James Lankford, an Aerospace Engineering graduate student from the University of Maryland, was inspired to study aerospace by his uncle — a former West Point engineer and retired Bell Helicopter OH-58 Kiowa Warrior pilot. As highlighted in AIA and AIAA’s “2016 National Aerospace & Defense Workforce Summit: Proceedings Report & Recommendations,” Lankford wanted to be just like his uncle. However, Aerospace Industries Assn. (AIA) and the American Institute of Aeronautics and Astronautics (AIAA) underlined that the industry is near starved for people like Lankford. One cited study found that nearly 27% of the nation’s industry workers are older than 55. As the current workforce retires, it needs to be replaced.
Although there are no other mentions of helicopters, the report and recommendations are pertinent to the aerospace and defense industries as a whole. The summit, held during two days at the beginning of September, found that a major factor in the decrease of interest in the industry in terms of the up-and-coming workforce is the lack of science, technology, engineering and mathematics (STEM) education in grade school. Summit attendees made recommendations for policy and recruitment as well as education.
One conclusion drawn from the summit was that STEM education should start before fifth grade.
“We must seek equity for all children, because they do not come to school on an equal basis, and a big gap is that schools are not equipped to address their difference,” said U.S. Congress Rep. Mike Honda in the report. “We must focus on what each child needs, and focus on preschool. Most STEM programs begin in fifth grade, but many students are [disengaged] by then.”

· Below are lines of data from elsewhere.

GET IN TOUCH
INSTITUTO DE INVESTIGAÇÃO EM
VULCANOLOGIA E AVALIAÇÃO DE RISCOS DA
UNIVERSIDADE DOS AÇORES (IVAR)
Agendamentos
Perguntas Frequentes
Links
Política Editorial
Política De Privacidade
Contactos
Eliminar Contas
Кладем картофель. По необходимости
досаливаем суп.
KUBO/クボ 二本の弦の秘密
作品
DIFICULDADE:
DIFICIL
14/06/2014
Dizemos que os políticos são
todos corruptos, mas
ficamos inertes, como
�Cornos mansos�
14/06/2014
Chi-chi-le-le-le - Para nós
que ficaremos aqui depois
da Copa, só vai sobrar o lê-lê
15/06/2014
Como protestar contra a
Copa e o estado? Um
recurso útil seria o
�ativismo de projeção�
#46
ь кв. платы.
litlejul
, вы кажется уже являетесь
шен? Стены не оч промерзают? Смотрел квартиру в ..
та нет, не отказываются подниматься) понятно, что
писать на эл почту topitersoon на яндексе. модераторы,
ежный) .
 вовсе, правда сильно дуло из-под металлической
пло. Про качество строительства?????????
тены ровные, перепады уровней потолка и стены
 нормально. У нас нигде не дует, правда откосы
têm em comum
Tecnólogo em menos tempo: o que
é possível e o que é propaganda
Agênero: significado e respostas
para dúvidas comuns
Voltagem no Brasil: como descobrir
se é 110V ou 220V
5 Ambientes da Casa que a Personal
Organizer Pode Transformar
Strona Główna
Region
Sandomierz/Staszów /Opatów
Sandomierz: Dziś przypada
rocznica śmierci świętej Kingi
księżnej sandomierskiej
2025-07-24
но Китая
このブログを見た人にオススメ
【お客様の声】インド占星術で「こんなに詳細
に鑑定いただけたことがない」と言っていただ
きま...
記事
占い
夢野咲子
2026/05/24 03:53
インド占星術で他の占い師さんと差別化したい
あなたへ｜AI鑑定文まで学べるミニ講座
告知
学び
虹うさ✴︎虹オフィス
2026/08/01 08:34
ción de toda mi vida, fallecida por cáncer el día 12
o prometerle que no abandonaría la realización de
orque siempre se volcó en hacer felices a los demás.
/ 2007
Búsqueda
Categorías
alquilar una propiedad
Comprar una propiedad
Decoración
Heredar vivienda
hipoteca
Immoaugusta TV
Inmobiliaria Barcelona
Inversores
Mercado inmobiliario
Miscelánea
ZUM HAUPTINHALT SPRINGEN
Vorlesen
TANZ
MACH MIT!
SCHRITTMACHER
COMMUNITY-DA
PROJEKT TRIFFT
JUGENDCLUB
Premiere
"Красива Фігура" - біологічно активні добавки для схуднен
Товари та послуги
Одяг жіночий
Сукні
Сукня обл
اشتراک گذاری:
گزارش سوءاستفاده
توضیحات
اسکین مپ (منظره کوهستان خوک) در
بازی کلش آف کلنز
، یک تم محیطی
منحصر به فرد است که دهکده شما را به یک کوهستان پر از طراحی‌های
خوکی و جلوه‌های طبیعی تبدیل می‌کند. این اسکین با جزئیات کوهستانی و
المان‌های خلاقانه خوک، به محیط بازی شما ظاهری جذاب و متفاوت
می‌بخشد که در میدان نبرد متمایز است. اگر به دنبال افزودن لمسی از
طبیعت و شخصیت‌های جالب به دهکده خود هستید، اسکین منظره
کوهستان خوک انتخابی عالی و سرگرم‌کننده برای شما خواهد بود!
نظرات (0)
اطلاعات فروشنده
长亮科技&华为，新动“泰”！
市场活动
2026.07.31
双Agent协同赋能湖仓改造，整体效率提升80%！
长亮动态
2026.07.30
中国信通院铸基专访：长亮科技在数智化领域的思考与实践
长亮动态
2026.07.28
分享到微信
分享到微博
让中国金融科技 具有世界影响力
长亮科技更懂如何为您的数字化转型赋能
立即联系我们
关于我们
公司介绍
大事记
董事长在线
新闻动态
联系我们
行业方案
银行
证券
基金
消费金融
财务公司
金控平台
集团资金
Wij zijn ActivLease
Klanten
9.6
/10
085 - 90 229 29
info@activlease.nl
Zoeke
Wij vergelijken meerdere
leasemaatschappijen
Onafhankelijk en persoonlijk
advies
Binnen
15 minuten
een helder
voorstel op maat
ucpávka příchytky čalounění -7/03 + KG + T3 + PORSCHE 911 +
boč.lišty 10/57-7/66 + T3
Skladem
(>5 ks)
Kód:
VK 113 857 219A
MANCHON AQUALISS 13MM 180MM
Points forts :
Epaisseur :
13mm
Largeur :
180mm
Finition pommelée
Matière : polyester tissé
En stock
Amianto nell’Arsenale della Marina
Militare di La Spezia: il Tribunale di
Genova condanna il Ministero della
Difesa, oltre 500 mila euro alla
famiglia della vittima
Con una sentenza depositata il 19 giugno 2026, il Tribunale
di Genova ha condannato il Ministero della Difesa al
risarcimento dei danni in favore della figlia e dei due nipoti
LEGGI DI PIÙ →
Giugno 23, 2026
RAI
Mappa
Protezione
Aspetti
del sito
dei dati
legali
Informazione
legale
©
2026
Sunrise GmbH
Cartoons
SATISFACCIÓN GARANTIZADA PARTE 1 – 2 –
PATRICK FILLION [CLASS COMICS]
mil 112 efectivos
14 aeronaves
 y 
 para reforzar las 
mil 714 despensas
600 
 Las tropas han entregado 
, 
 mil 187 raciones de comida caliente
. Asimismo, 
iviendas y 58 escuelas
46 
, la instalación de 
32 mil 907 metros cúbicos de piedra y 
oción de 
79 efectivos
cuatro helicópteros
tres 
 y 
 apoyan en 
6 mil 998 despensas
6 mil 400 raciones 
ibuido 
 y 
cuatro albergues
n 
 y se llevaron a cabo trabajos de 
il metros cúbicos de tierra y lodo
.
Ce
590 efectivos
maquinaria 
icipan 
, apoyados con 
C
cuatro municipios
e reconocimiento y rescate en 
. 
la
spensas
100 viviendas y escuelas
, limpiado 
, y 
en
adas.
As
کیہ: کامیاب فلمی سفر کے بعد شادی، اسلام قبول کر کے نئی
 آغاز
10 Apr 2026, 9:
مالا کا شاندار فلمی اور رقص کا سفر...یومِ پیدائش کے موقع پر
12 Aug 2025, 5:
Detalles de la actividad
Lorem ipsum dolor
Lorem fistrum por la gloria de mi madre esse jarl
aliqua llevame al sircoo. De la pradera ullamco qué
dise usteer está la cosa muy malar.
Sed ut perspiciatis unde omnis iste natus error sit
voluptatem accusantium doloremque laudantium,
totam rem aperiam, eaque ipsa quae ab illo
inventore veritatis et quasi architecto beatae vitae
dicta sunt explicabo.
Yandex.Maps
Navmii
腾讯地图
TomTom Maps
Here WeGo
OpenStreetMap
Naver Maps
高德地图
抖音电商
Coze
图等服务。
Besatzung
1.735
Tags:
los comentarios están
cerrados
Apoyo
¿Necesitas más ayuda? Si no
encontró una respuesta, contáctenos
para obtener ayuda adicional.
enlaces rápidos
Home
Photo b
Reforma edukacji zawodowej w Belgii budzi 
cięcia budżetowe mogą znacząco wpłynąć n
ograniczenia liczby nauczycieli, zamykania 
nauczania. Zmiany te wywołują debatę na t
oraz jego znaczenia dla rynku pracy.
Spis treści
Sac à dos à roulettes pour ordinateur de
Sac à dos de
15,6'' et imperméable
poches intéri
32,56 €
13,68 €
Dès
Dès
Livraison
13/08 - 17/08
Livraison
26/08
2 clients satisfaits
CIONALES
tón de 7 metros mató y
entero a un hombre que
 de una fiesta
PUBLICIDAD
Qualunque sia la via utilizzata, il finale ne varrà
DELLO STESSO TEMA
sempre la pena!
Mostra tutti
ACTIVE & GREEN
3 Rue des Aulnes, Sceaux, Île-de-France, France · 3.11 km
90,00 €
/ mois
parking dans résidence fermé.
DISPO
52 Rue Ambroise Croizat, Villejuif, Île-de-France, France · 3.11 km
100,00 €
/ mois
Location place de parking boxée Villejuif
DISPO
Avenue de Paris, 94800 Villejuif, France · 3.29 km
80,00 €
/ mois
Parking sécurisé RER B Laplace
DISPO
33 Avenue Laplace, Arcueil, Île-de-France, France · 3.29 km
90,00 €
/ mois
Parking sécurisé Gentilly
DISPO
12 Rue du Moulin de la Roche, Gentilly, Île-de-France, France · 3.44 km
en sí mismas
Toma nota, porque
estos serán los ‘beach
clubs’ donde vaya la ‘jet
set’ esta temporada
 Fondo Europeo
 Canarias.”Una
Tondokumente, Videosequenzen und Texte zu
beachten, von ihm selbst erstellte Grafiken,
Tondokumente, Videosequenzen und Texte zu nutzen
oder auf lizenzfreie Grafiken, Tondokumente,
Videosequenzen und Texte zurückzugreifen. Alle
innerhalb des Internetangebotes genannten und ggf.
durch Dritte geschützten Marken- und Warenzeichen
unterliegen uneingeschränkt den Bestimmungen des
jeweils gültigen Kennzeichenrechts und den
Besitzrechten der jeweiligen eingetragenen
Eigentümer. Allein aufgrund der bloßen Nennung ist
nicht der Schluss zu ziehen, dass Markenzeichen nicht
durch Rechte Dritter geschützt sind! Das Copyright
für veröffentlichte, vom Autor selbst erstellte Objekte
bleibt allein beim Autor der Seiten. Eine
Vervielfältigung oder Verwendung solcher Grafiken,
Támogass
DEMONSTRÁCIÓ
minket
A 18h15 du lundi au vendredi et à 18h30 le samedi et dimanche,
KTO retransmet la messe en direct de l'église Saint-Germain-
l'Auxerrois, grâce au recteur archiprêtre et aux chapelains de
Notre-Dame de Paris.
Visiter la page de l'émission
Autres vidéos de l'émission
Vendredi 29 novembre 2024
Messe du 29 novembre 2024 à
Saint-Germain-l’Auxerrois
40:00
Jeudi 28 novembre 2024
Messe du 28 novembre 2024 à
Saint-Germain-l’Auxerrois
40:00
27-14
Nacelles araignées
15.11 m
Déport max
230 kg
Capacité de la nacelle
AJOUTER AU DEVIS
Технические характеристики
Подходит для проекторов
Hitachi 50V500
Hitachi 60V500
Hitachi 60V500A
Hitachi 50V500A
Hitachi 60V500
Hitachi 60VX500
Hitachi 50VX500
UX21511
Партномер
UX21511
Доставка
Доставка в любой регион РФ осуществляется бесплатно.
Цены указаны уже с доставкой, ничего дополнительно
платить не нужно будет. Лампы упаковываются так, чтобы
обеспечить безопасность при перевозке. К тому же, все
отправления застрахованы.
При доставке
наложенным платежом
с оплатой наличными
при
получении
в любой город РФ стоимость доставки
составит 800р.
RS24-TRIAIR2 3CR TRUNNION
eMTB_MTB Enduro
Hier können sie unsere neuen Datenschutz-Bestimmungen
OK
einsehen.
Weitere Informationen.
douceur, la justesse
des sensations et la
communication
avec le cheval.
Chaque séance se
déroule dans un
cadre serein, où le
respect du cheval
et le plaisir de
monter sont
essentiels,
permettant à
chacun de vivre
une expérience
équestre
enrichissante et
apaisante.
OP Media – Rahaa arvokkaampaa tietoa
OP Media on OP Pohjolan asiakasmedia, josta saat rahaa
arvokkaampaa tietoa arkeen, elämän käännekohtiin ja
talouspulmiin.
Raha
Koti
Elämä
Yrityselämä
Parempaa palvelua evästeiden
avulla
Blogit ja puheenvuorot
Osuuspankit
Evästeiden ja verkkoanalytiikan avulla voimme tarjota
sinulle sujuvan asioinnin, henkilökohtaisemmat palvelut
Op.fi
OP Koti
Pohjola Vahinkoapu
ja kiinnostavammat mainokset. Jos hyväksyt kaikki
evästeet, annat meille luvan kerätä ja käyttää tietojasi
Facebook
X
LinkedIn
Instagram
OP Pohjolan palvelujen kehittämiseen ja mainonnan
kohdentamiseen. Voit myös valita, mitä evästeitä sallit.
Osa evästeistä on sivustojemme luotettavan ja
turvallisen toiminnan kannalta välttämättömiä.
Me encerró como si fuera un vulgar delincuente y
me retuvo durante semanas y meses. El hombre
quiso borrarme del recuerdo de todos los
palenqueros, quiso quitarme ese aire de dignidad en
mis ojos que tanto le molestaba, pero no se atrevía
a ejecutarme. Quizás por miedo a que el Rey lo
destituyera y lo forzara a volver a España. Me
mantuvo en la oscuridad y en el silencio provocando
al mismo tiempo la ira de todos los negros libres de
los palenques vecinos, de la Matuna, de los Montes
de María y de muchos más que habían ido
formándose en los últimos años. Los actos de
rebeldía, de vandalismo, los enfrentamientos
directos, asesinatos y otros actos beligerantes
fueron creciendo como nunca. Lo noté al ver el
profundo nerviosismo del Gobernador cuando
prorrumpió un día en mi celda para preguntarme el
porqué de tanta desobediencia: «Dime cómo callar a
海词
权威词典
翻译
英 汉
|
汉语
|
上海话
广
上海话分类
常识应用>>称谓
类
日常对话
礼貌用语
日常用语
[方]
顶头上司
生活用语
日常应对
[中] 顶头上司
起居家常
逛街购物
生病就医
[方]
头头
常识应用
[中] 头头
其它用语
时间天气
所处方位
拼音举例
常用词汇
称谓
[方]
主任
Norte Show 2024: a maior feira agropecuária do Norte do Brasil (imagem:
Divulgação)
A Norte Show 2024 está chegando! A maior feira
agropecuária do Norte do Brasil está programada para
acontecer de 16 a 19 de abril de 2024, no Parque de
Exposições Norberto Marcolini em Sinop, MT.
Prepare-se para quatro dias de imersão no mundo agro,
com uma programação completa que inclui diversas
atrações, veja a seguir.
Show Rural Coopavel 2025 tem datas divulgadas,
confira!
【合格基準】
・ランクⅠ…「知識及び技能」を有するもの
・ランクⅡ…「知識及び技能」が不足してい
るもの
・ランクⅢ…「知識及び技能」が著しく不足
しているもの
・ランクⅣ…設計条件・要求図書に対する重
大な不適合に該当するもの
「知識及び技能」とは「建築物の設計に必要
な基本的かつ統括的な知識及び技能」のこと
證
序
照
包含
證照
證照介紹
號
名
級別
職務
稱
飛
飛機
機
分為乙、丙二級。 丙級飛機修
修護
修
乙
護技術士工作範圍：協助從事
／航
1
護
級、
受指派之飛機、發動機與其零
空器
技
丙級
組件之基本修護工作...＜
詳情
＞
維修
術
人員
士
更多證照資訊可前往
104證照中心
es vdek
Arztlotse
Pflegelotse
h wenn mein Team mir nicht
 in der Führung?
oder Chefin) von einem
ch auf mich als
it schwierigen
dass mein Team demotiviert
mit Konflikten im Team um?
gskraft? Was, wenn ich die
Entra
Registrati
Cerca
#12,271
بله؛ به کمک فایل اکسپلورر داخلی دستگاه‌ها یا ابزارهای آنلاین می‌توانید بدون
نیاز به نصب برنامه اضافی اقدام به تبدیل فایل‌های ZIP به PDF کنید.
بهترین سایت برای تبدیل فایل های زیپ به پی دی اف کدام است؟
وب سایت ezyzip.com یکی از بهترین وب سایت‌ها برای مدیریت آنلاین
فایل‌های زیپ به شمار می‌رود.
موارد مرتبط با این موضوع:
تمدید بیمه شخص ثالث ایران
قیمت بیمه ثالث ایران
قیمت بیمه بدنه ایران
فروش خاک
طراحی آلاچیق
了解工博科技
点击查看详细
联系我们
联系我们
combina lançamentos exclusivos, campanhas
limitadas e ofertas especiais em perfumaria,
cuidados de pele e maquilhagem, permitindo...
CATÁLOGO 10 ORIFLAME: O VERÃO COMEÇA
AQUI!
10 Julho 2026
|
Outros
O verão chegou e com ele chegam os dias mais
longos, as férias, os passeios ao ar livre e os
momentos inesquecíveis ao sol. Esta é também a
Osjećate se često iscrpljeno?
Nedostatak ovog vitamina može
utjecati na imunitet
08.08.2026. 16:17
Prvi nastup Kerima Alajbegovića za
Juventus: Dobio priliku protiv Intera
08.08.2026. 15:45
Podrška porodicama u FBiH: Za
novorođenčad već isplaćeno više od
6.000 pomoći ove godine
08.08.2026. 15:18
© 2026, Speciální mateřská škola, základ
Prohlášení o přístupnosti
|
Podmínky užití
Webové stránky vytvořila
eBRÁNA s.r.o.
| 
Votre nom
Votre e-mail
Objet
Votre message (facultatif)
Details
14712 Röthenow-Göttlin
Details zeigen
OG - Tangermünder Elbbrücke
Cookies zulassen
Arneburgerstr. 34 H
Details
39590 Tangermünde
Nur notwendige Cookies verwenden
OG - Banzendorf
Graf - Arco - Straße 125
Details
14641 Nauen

Recommendations include routinely articulating industry workforce concerns and practices to federal agencies and members of Congress, and collaborating with Congress and committees to craft legislation that will bolster economic competitiveness and job opportunities in the industry and encourage education and training programs the industry requires.
The onus also falls on businesses and organizations to drum up workforce interest and technical ability, the summit reported. Developing new business and academic partnerships was one recommendation. Advocating for support to expand the most successful local regional programs to stakeholders and government officials was another. Businesses should, the report stated, expand its external reach to engage students through competitions, internships, mentorships and co-ops.
Another cause, the summit reported, of the low workforce numbers is diversity. An Aviation Week study found that Asian Americans, African Americans, Native Americans and Latinos currently represent 21.1% of the industry workforce. The study also found that women were a minority in the industry, at less than 22% of the workforce and 20% of the industry’s executives. Along with recommending a better focus on recruiting and retaining minorities, the report also recommended addressing career advancement, salary levels and other issues to young STEM professionals — including student debt.
AIA and AIAA had pre-existing goals for U.S. STEM education and workforce development. “Revised to reflect summit input,” the report's conclusion included goals to enact STEM-focused national policies, diversify mentoring, generate additional data to gain more insight, demonstrate workplace evolution, market the aerospace and defense industry, and create effective models and measurement.